"Io mi sono trovato presente a pugne ben micidiali, ma certamente, poche volte ho veduto sì gran numero di cadaveri ammonticchiati su piccolo spazio, come ne vidi in quella posizione a tramontana, occupata dalla quarta brigata e da parte della quinta.
"Nelle prime ore della notte il nemico era in piena ritirata, e per vari giorni ci lasciò tranquilli a Dijon avendo sgombrato pure i villaggi circostanti che furono occupati da noi.
"Le notizie dell'armistizio, e poscia della capitolazione di Parigi, e finalmente l'emigrazione dell'esercito di Bourbaky in Svizzera, cambiarono la faccia delle cose.
"Il nemico, libero dall'assedio di Parigi e dell'esercito dell'Est passato in Svizzera, cominciava ad ammassare su di noi forze imponenti, e, malgrado tutte le opere di difesa da noi eseguite, esso avrebbe finito per ischiacciarci ed attorniarci, come aveva fatto a Metz, a Sedan, ed a Parigi.
"Per ordine del governo di Bordeaux dovevasi trattare coi Prussiani per l'armistizio, ed il generale Bordone capo del mio stato maggiore, si recò più volte al campo nemico; ma il risultato della sua missione fu, che per noi non vi era armistizio.
"Dal 23 gennaio al 1o febbraio ci tenemmo come meglio si potè nella capitale della Borgogna in tutte le nostre posizioni. Il nemico aveva capito che per scuoterci occorrevano grandi forze, e ne accumulava molte, tanto che alla fine di gennaio, le sue colonne occupavano con grandi masse il nostro fronte, e cominciavano a stendersi per avviluppare i nostri fianchi. L'esercito di Manteuffel, libero di quello dell'est di Bourbaky, scendeva verso la vallata del Rodano, e minacciava la nostra linea di ritirata.
"Il 31 gennaio si cominciò a combattere verso la nostra sinistra dal mattino, e si continuò sino a notte avanzata. Il nemico ci tastava su vari punti, prendendo posizioni al di fuori di Dijon per un attacco generale. Alcuni corpi prussiani mostravansi nella valle della Saone, minacciando di prenderci a rovescio per la nostra destra.

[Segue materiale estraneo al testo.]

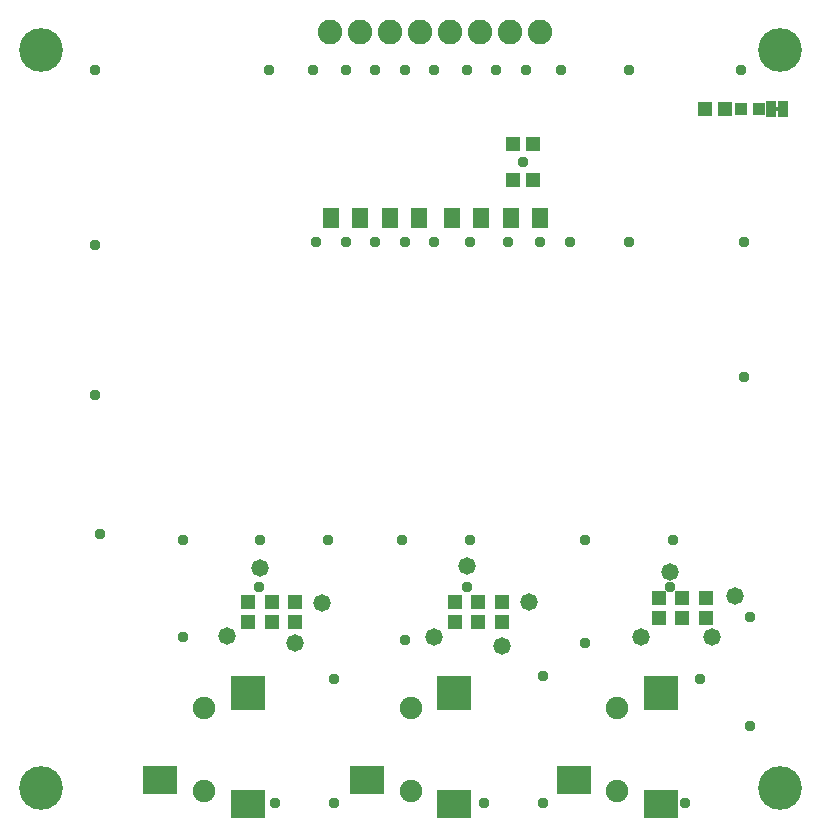
<source format=gbr>
G04 EAGLE Gerber RS-274X export*
G75*
%MOMM*%
%FSLAX34Y34*%
%LPD*%
%INSoldermask Top*%
%IPPOS*%
%AMOC8*
5,1,8,0,0,1.08239X$1,22.5*%
G01*
%ADD10C,3.703200*%
%ADD11R,1.203200X1.303200*%
%ADD12C,1.903200*%
%ADD13R,3.003200X2.403200*%
%ADD14R,3.003200X3.003200*%
%ADD15R,1.473200X0.838200*%
%ADD16C,1.473200*%
%ADD17C,2.082800*%
%ADD18R,1.303200X1.203200*%
%ADD19R,1.003200X1.003200*%
%ADD20R,0.838200X1.473200*%
%ADD21C,0.959600*%

G36*
X661970Y610607D02*
X661970Y610607D01*
X662036Y610609D01*
X662079Y610627D01*
X662126Y610635D01*
X662183Y610669D01*
X662243Y610694D01*
X662278Y610725D01*
X662319Y610750D01*
X662361Y610801D01*
X662409Y610845D01*
X662431Y610887D01*
X662460Y610924D01*
X662481Y610986D01*
X662512Y611045D01*
X662520Y611099D01*
X662532Y611136D01*
X662531Y611176D01*
X662539Y611230D01*
X662539Y613770D01*
X662528Y613835D01*
X662526Y613901D01*
X662508Y613944D01*
X662500Y613991D01*
X662466Y614048D01*
X662441Y614108D01*
X662410Y614143D01*
X662385Y614184D01*
X662334Y614226D01*
X662290Y614274D01*
X662248Y614296D01*
X662211Y614325D01*
X662149Y614346D01*
X662090Y614377D01*
X662036Y614385D01*
X661999Y614397D01*
X661959Y614396D01*
X661905Y614404D01*
X658095Y614404D01*
X658030Y614393D01*
X657964Y614391D01*
X657921Y614373D01*
X657874Y614365D01*
X657817Y614331D01*
X657757Y614306D01*
X657722Y614275D01*
X657681Y614250D01*
X657640Y614199D01*
X657591Y614155D01*
X657569Y614113D01*
X657540Y614076D01*
X657519Y614014D01*
X657488Y613955D01*
X657480Y613901D01*
X657468Y613864D01*
X657468Y613861D01*
X657469Y613824D01*
X657461Y613770D01*
X657461Y611230D01*
X657472Y611165D01*
X657474Y611099D01*
X657492Y611056D01*
X657500Y611009D01*
X657534Y610952D01*
X657559Y610892D01*
X657590Y610857D01*
X657615Y610816D01*
X657666Y610775D01*
X657710Y610726D01*
X657752Y610704D01*
X657789Y610675D01*
X657851Y610654D01*
X657910Y610623D01*
X657964Y610615D01*
X658001Y610603D01*
X658041Y610604D01*
X658095Y610596D01*
X661905Y610596D01*
X661970Y610607D01*
G37*
D10*
X37500Y662500D03*
X662500Y662500D03*
X662500Y37500D03*
X37500Y37500D03*
D11*
X560000Y198500D03*
X560000Y181500D03*
X600000Y198500D03*
X600000Y181500D03*
X580000Y198500D03*
X580000Y181500D03*
D12*
X525000Y35000D03*
D13*
X488000Y44000D03*
X562000Y24000D03*
D14*
X562000Y118000D03*
D12*
X525000Y105000D03*
D15*
X385000Y515936D03*
X385000Y524064D03*
X410000Y515936D03*
X410000Y524064D03*
X435000Y515936D03*
X435000Y524064D03*
X460000Y515936D03*
X460000Y524064D03*
D16*
X570000Y220000D03*
X545000Y165000D03*
X625000Y200000D03*
X605000Y165000D03*
D17*
X460000Y677500D03*
X434600Y677500D03*
X409200Y677500D03*
X383800Y677500D03*
X358400Y677500D03*
X333000Y677500D03*
X307600Y677500D03*
X282200Y677500D03*
D18*
X436500Y582500D03*
X453500Y582500D03*
X436500Y552500D03*
X453500Y552500D03*
X616000Y612500D03*
X599000Y612500D03*
D19*
X645000Y612500D03*
X630000Y612500D03*
D20*
X665080Y612500D03*
X654920Y612500D03*
D11*
X387500Y195000D03*
X387500Y178000D03*
X427500Y195000D03*
X427500Y178000D03*
X407500Y195000D03*
X407500Y178000D03*
D12*
X350000Y35000D03*
D13*
X313000Y44000D03*
X387000Y24000D03*
D14*
X387000Y118000D03*
D12*
X350000Y105000D03*
D15*
X332500Y515936D03*
X332500Y524064D03*
X357500Y515936D03*
X357500Y524064D03*
D16*
X397500Y225000D03*
X370000Y165000D03*
X450000Y195000D03*
X427500Y157500D03*
D11*
X212500Y195000D03*
X212500Y178000D03*
X252500Y195000D03*
X252500Y178000D03*
X232500Y195000D03*
X232500Y178000D03*
D12*
X175000Y35000D03*
D13*
X138000Y44000D03*
X212000Y24000D03*
D14*
X212000Y118000D03*
D12*
X175000Y105000D03*
D15*
X282500Y515936D03*
X282500Y524064D03*
X307500Y515936D03*
X307500Y524064D03*
D16*
X222500Y224000D03*
X195000Y166500D03*
X275000Y194000D03*
X252500Y160000D03*
D21*
X570000Y207500D03*
X222000Y207500D03*
X460000Y500000D03*
X397500Y207500D03*
X432500Y500000D03*
X400000Y500000D03*
X370000Y500000D03*
X485000Y500000D03*
X235000Y25000D03*
X535000Y500000D03*
X535000Y645000D03*
X230000Y645000D03*
X82500Y645000D03*
X637500Y90000D03*
X447500Y645000D03*
X370000Y645000D03*
X397500Y645000D03*
X422500Y645000D03*
X400000Y247500D03*
X572500Y247500D03*
X497500Y160000D03*
X637500Y182500D03*
X497500Y247500D03*
X462500Y132500D03*
X462500Y25000D03*
X445000Y567500D03*
X345000Y645000D03*
X320000Y645000D03*
X295000Y645000D03*
X267500Y645000D03*
X477500Y645000D03*
X345000Y500000D03*
X320000Y500000D03*
X295000Y500000D03*
X270000Y500000D03*
X342500Y247500D03*
X280000Y247500D03*
X222500Y247500D03*
X157500Y247500D03*
X157500Y165000D03*
X345000Y162500D03*
X412500Y25000D03*
X582500Y25000D03*
X285000Y25000D03*
X285000Y130000D03*
X595000Y130000D03*
X82500Y497500D03*
X82500Y370000D03*
X87500Y252500D03*
X632500Y385000D03*
X632500Y500000D03*
X630000Y645000D03*
M02*

</source>
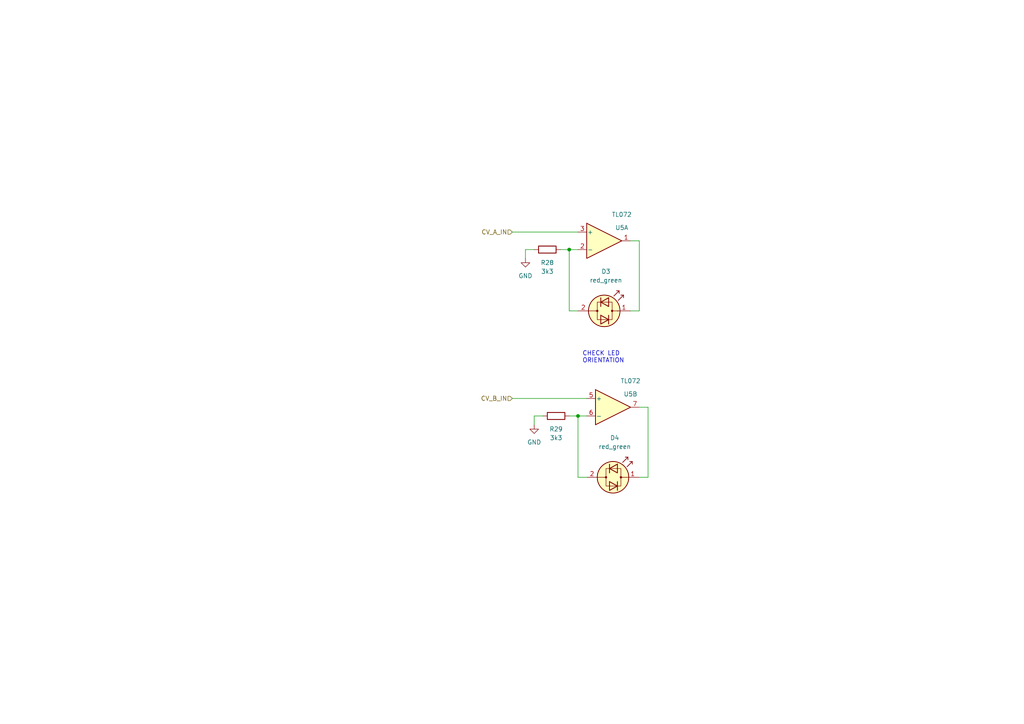
<source format=kicad_sch>
(kicad_sch (version 20211123) (generator eeschema)

  (uuid a7ba9ed8-d3a4-4d09-bb4a-e53cd03d0b3a)

  (paper "A4")

  (title_block
    (title "M.S.M. Stereo Lowpass Filter Pedal")
    (date "2022-05-20")
    (rev "0")
    (comment 2 "creativecommons.org/licenses/by/4.0")
    (comment 3 "License: CC by 4.0")
    (comment 4 "Author: Jordan Aceto")
  )

  

  (junction (at 165.1 72.39) (diameter 0) (color 0 0 0 0)
    (uuid 3e56982b-4889-4fed-8e9e-fde0bb1b2ba6)
  )
  (junction (at 167.64 120.65) (diameter 0) (color 0 0 0 0)
    (uuid b7569bb5-377a-4847-820f-49651e47551e)
  )

  (wire (pts (xy 185.42 69.85) (xy 185.42 90.17))
    (stroke (width 0) (type default) (color 0 0 0 0))
    (uuid 00ab5688-e1ed-49fb-b99c-053e0fb9a525)
  )
  (wire (pts (xy 148.59 67.31) (xy 167.64 67.31))
    (stroke (width 0) (type default) (color 0 0 0 0))
    (uuid 11e47fa3-38ae-4f34-9ce8-e854f85c3de6)
  )
  (wire (pts (xy 167.64 138.43) (xy 170.18 138.43))
    (stroke (width 0) (type default) (color 0 0 0 0))
    (uuid 120495ee-f8cb-4493-b2e3-d11a7f0bb652)
  )
  (wire (pts (xy 185.42 118.11) (xy 187.96 118.11))
    (stroke (width 0) (type default) (color 0 0 0 0))
    (uuid 141c9d2c-7014-4f97-b22b-ad20a44e06c7)
  )
  (wire (pts (xy 154.94 123.19) (xy 154.94 120.65))
    (stroke (width 0) (type default) (color 0 0 0 0))
    (uuid 247303ce-3f1a-4f1c-ab8e-64d6a73c119c)
  )
  (wire (pts (xy 165.1 90.17) (xy 167.64 90.17))
    (stroke (width 0) (type default) (color 0 0 0 0))
    (uuid 31fbd50d-1077-47cd-9221-f6bcce6d4134)
  )
  (wire (pts (xy 187.96 118.11) (xy 187.96 138.43))
    (stroke (width 0) (type default) (color 0 0 0 0))
    (uuid 3b1108eb-7c7c-437b-9fbf-717867c82139)
  )
  (wire (pts (xy 165.1 120.65) (xy 167.64 120.65))
    (stroke (width 0) (type default) (color 0 0 0 0))
    (uuid 3d402411-a561-457b-9864-2c5ccd2d2a6a)
  )
  (wire (pts (xy 185.42 138.43) (xy 187.96 138.43))
    (stroke (width 0) (type default) (color 0 0 0 0))
    (uuid 445783a9-434e-4f39-bc2f-5b29ae788fb9)
  )
  (wire (pts (xy 154.94 120.65) (xy 157.48 120.65))
    (stroke (width 0) (type default) (color 0 0 0 0))
    (uuid 52679315-61df-41be-8bd1-9ec30a92e72c)
  )
  (wire (pts (xy 182.88 69.85) (xy 185.42 69.85))
    (stroke (width 0) (type default) (color 0 0 0 0))
    (uuid 7449abe0-215b-49e1-861b-5467f06cb0ed)
  )
  (wire (pts (xy 162.56 72.39) (xy 165.1 72.39))
    (stroke (width 0) (type default) (color 0 0 0 0))
    (uuid 7bf5b95a-06e8-4293-b065-999418cd1fe1)
  )
  (wire (pts (xy 167.64 120.65) (xy 170.18 120.65))
    (stroke (width 0) (type default) (color 0 0 0 0))
    (uuid 82ec01e7-3ee8-4f60-8120-e6e831290727)
  )
  (wire (pts (xy 182.88 90.17) (xy 185.42 90.17))
    (stroke (width 0) (type default) (color 0 0 0 0))
    (uuid 8f3bd111-255d-4481-910f-2d844d2b0722)
  )
  (wire (pts (xy 148.59 115.57) (xy 170.18 115.57))
    (stroke (width 0) (type default) (color 0 0 0 0))
    (uuid 9e552614-9fe4-418e-b2c6-82f1748160c2)
  )
  (wire (pts (xy 152.4 74.93) (xy 152.4 72.39))
    (stroke (width 0) (type default) (color 0 0 0 0))
    (uuid c8b77020-7686-4432-8d6b-35dfbc5efd90)
  )
  (wire (pts (xy 152.4 72.39) (xy 154.94 72.39))
    (stroke (width 0) (type default) (color 0 0 0 0))
    (uuid c9045765-1fac-4a49-b0a7-6cebc58da82a)
  )
  (wire (pts (xy 165.1 72.39) (xy 165.1 90.17))
    (stroke (width 0) (type default) (color 0 0 0 0))
    (uuid e01209b0-82dd-417d-9b27-16c8f832fe79)
  )
  (wire (pts (xy 167.64 120.65) (xy 167.64 138.43))
    (stroke (width 0) (type default) (color 0 0 0 0))
    (uuid e2eaf86f-88ab-46b2-bb80-55798655091e)
  )
  (wire (pts (xy 167.64 72.39) (xy 165.1 72.39))
    (stroke (width 0) (type default) (color 0 0 0 0))
    (uuid fd5c8b13-3a8a-4de3-a34c-bf7a89723afd)
  )

  (text "CHECK LED \nORIENTATION" (at 168.91 105.41 0)
    (effects (font (size 1.27 1.27)) (justify left bottom))
    (uuid 587efeb4-c39d-440a-8724-21a26895c84a)
  )

  (hierarchical_label "CV_A_IN" (shape input) (at 148.59 67.31 180)
    (effects (font (size 1.27 1.27)) (justify right))
    (uuid 3a6380e3-1be8-4a7e-b0eb-ab83ace13005)
  )
  (hierarchical_label "CV_B_IN" (shape input) (at 148.59 115.57 180)
    (effects (font (size 1.27 1.27)) (justify right))
    (uuid e11e1a61-eb44-4d9f-9c6f-f1ce7de49865)
  )

  (symbol (lib_id "Device:LED_Dual_Bidirectional") (at 177.8 138.43 0) (unit 1)
    (in_bom yes) (on_board yes) (fields_autoplaced)
    (uuid 18b9a7f0-235b-4c76-83c6-f8da2f419055)
    (property "Reference" "D4" (id 0) (at 178.2953 127 0))
    (property "Value" "red_green" (id 1) (at 178.2953 129.54 0))
    (property "Footprint" "LED_THT:LED_D5.0mm" (id 2) (at 177.8 138.43 0)
      (effects (font (size 1.27 1.27)) hide)
    )
    (property "Datasheet" "~" (id 3) (at 177.8 138.43 0)
      (effects (font (size 1.27 1.27)) hide)
    )
    (pin "1" (uuid e5120423-e257-402f-ba22-fa8edf76fe09))
    (pin "2" (uuid 25c4e7f4-78f1-465b-9bdf-0c81ffcac0b2))
  )

  (symbol (lib_id "Device:R") (at 161.29 120.65 90) (mirror x) (unit 1)
    (in_bom yes) (on_board yes)
    (uuid 1ba93d4d-7c8f-4935-9cd9-b543f503dc19)
    (property "Reference" "R29" (id 0) (at 161.29 124.46 90))
    (property "Value" "3k3" (id 1) (at 161.29 127 90))
    (property "Footprint" "Resistor_SMD:R_0805_2012Metric" (id 2) (at 161.29 118.872 90)
      (effects (font (size 1.27 1.27)) hide)
    )
    (property "Datasheet" "~" (id 3) (at 161.29 120.65 0)
      (effects (font (size 1.27 1.27)) hide)
    )
    (pin "1" (uuid be826813-686a-439d-9bef-0da4503d95ae))
    (pin "2" (uuid 86c50bbe-8e73-4e1a-9e8d-06e1f5dc14ef))
  )

  (symbol (lib_id "power:GND") (at 152.4 74.93 0) (unit 1)
    (in_bom yes) (on_board yes) (fields_autoplaced)
    (uuid 54a47959-03a1-4c4e-9d59-e50648d80ccd)
    (property "Reference" "#PWR017" (id 0) (at 152.4 81.28 0)
      (effects (font (size 1.27 1.27)) hide)
    )
    (property "Value" "GND" (id 1) (at 152.4 80.01 0))
    (property "Footprint" "" (id 2) (at 152.4 74.93 0)
      (effects (font (size 1.27 1.27)) hide)
    )
    (property "Datasheet" "" (id 3) (at 152.4 74.93 0)
      (effects (font (size 1.27 1.27)) hide)
    )
    (pin "1" (uuid 11c25c99-76f6-449f-b9f1-864a08d9da25))
  )

  (symbol (lib_id "Amplifier_Operational:TL072") (at 175.26 69.85 0) (unit 1)
    (in_bom yes) (on_board yes)
    (uuid 732d2638-d405-464c-8db1-79b7eff0f313)
    (property "Reference" "U5" (id 0) (at 180.34 66.04 0))
    (property "Value" "TL072" (id 1) (at 180.34 62.23 0))
    (property "Footprint" "Package_SO:SOIC-8_3.9x4.9mm_P1.27mm" (id 2) (at 175.26 69.85 0)
      (effects (font (size 1.27 1.27)) hide)
    )
    (property "Datasheet" "http://www.ti.com/lit/ds/symlink/tl071.pdf" (id 3) (at 175.26 69.85 0)
      (effects (font (size 1.27 1.27)) hide)
    )
    (pin "1" (uuid bffd5ddd-03d5-4e11-b36f-4e0a0dfbde5c))
    (pin "2" (uuid 09703061-15d9-46f3-9018-136357f4c26e))
    (pin "3" (uuid fbbefbce-435c-4758-9e5c-4a78e6da78ab))
    (pin "5" (uuid 9fb359b0-db87-4f74-87d2-63dab8092d27))
    (pin "6" (uuid 626e5b20-70fd-45ca-8813-081da1c4b221))
    (pin "7" (uuid 8ebabbb1-da03-46fb-ae93-2bf54c628dab))
    (pin "4" (uuid 3c2e2053-4b39-486e-9c2b-a39b729fefac))
    (pin "8" (uuid e6935896-c637-4939-bc96-2a2b850f47f6))
  )

  (symbol (lib_id "Amplifier_Operational:TL072") (at 177.8 118.11 0) (unit 2)
    (in_bom yes) (on_board yes)
    (uuid 775d7b6f-8115-411d-9201-d6574b199678)
    (property "Reference" "U5" (id 0) (at 182.88 114.3 0))
    (property "Value" "TL072" (id 1) (at 182.88 110.49 0))
    (property "Footprint" "Package_SO:SOIC-8_3.9x4.9mm_P1.27mm" (id 2) (at 177.8 118.11 0)
      (effects (font (size 1.27 1.27)) hide)
    )
    (property "Datasheet" "http://www.ti.com/lit/ds/symlink/tl071.pdf" (id 3) (at 177.8 118.11 0)
      (effects (font (size 1.27 1.27)) hide)
    )
    (pin "1" (uuid 630866c4-1130-4897-a768-4d027178de00))
    (pin "2" (uuid ee42a231-5551-43f3-99cf-c4563931589a))
    (pin "3" (uuid d7afbc83-012a-4071-b66a-5684b759e4cf))
    (pin "5" (uuid 9fb359b0-db87-4f74-87d2-63dab8092d28))
    (pin "6" (uuid 626e5b20-70fd-45ca-8813-081da1c4b222))
    (pin "7" (uuid 8ebabbb1-da03-46fb-ae93-2bf54c628dac))
    (pin "4" (uuid 3c2e2053-4b39-486e-9c2b-a39b729fefad))
    (pin "8" (uuid e6935896-c637-4939-bc96-2a2b850f47f7))
  )

  (symbol (lib_id "Device:LED_Dual_Bidirectional") (at 175.26 90.17 0) (unit 1)
    (in_bom yes) (on_board yes) (fields_autoplaced)
    (uuid 7bfa4d68-5ad2-4594-98b6-b1f8fc03155b)
    (property "Reference" "D3" (id 0) (at 175.7553 78.74 0))
    (property "Value" "red_green" (id 1) (at 175.7553 81.28 0))
    (property "Footprint" "LED_THT:LED_D5.0mm" (id 2) (at 175.26 90.17 0)
      (effects (font (size 1.27 1.27)) hide)
    )
    (property "Datasheet" "~" (id 3) (at 175.26 90.17 0)
      (effects (font (size 1.27 1.27)) hide)
    )
    (pin "1" (uuid 25c95f88-d333-40a2-975a-472722733e66))
    (pin "2" (uuid 10f2aa76-860d-4f07-ad7f-f72e2a6e0a90))
  )

  (symbol (lib_id "Device:R") (at 158.75 72.39 90) (mirror x) (unit 1)
    (in_bom yes) (on_board yes)
    (uuid 84605a75-e941-4ac7-ae98-08f69b5b13cb)
    (property "Reference" "R28" (id 0) (at 158.75 76.2 90))
    (property "Value" "3k3" (id 1) (at 158.75 78.74 90))
    (property "Footprint" "Resistor_SMD:R_0805_2012Metric" (id 2) (at 158.75 70.612 90)
      (effects (font (size 1.27 1.27)) hide)
    )
    (property "Datasheet" "~" (id 3) (at 158.75 72.39 0)
      (effects (font (size 1.27 1.27)) hide)
    )
    (pin "1" (uuid e03b9680-7408-482d-a275-8d149fbd5bc4))
    (pin "2" (uuid 8b25bacf-534c-4e6c-9151-9ab4bd57dea4))
  )

  (symbol (lib_id "power:GND") (at 154.94 123.19 0) (unit 1)
    (in_bom yes) (on_board yes) (fields_autoplaced)
    (uuid fef6e0df-28b3-4f0f-9ca2-321190e06f7e)
    (property "Reference" "#PWR0135" (id 0) (at 154.94 129.54 0)
      (effects (font (size 1.27 1.27)) hide)
    )
    (property "Value" "GND" (id 1) (at 154.94 128.27 0))
    (property "Footprint" "" (id 2) (at 154.94 123.19 0)
      (effects (font (size 1.27 1.27)) hide)
    )
    (property "Datasheet" "" (id 3) (at 154.94 123.19 0)
      (effects (font (size 1.27 1.27)) hide)
    )
    (pin "1" (uuid ab2f3c56-3e67-4feb-b668-b9a6271e3ee1))
  )
)

</source>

"Non v'era tempo da perdere. Noi eravamo l'ultimo boccone, che avidamente solleticava il grande esercito vincitore della Francia, e voleva farci pagare cara la temerità di avergli contrastato per un momento la vittoria.
"Ordinai la ritirata in tre colonne: la prima brigata comandata da Canzio, a cui s'era aggregata la quinta, doveva scendere parallelamente alla strada ferrata di Lione, proteggendo l'artiglieria pesante e il nostro materiale che marciavano in vagoni. La terza brigata con Menotti s'incamminò per la vallata dell'Ouche verso Autun. La quarta preso la via di Saint-Jean di Losne, per la sponda destra della Saone verso Verdun. Il quartiere generale partì in via ferrata dopo avere fissato a Chagny il punto centrale della riunione dell'esercito; i vari altri corpi e compagnie di franchi tiratori distaccati dalle brigate, furono pure dirette al punto di convegno.
"Tutto fu eseguito col migliore ordine possibile, grazie all'attività del capo di stato maggiore, del comandante generale d'artiglieria colonnello Olivier, e dei comandanti dei corpi, senza essere molestati dal nemico.